August delivery, for example, was trading at $1.10 the week of May 15, but had fallen to 90 cents by last Thursday, and traded at 75 cents on Friday.

At the same time, however, Brazil nationally also has been seeing pressure because of a nationwide trucker strike driven by fuel prices.

The main tool for trading companies to protect themselves against this scenario is to unload their long-basis position in the export market, where there is a higher liquidity of the volume. Or, even better, by anticipating the movement of prices going lower and keeping a short-basis position.

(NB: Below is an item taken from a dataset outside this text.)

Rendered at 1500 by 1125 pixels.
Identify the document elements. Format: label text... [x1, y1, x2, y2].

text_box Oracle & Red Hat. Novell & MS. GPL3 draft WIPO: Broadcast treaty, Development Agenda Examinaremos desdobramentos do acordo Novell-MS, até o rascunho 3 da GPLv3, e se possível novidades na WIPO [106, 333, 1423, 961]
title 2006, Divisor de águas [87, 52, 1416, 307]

Though the market shows a huge impact on the trading side, it did not have much to do with the farmers in the interior yet. "I sold all my old-crop beans already and sold only 5% of my new-crop beans," Marcio Girolette told DTN while harvesting his second-crop corn. "Now it is time for us to buy soybean seed and chemicals. After we barter those farming inputs with our beans, we would be selling 25% of our new-crop beans." Girolette farms 2,300 hectares (about 5,680 acres) of soybeans in Sorriso, in the north part of Mato Grosso. He believes that the stable price in his area is because of depreciation of Brazil's real.

But, Girolette is worried about further depreciation of Brazil's currency in the second half of this year, as the country will face a new president election in October. Most people believe the election will cause more instability in politics, as well as currency value in Brazil. So far, voters still do not know which candidate they will choose after so many corruption cases in the past and current government. "I knew who should I vote early before, without watching their debate on the TV, but not this time," said a taxi driver in Sao Paulo.

Rio Grande do Sul in southern Brazil is completing its soybean harvesting. Farmers in the state still have about 7 million metric tons (37 million bushels), or 40% of their soybean crop still to sell. "Price in the local area is still good for farmers," said Antonio Carlos Sayao, regional manager for Lotus Grains and Oilseeds in Rio Grande do Sul.

If China decides to buy more U.S. soybeans to ease the trade deficit, Brazil farmers may have difficulty selling their soybeans. "Now, it is hard to find buyers from China, the price may keep going down. If China and the U.S. get a good deal and China buys 35% to 40% more from the U.S., then Brazilian basis will get very low for the next crop," said Acaua Sena, Marketing Manager of AgriBrazil, a trading company in Sao Paulo.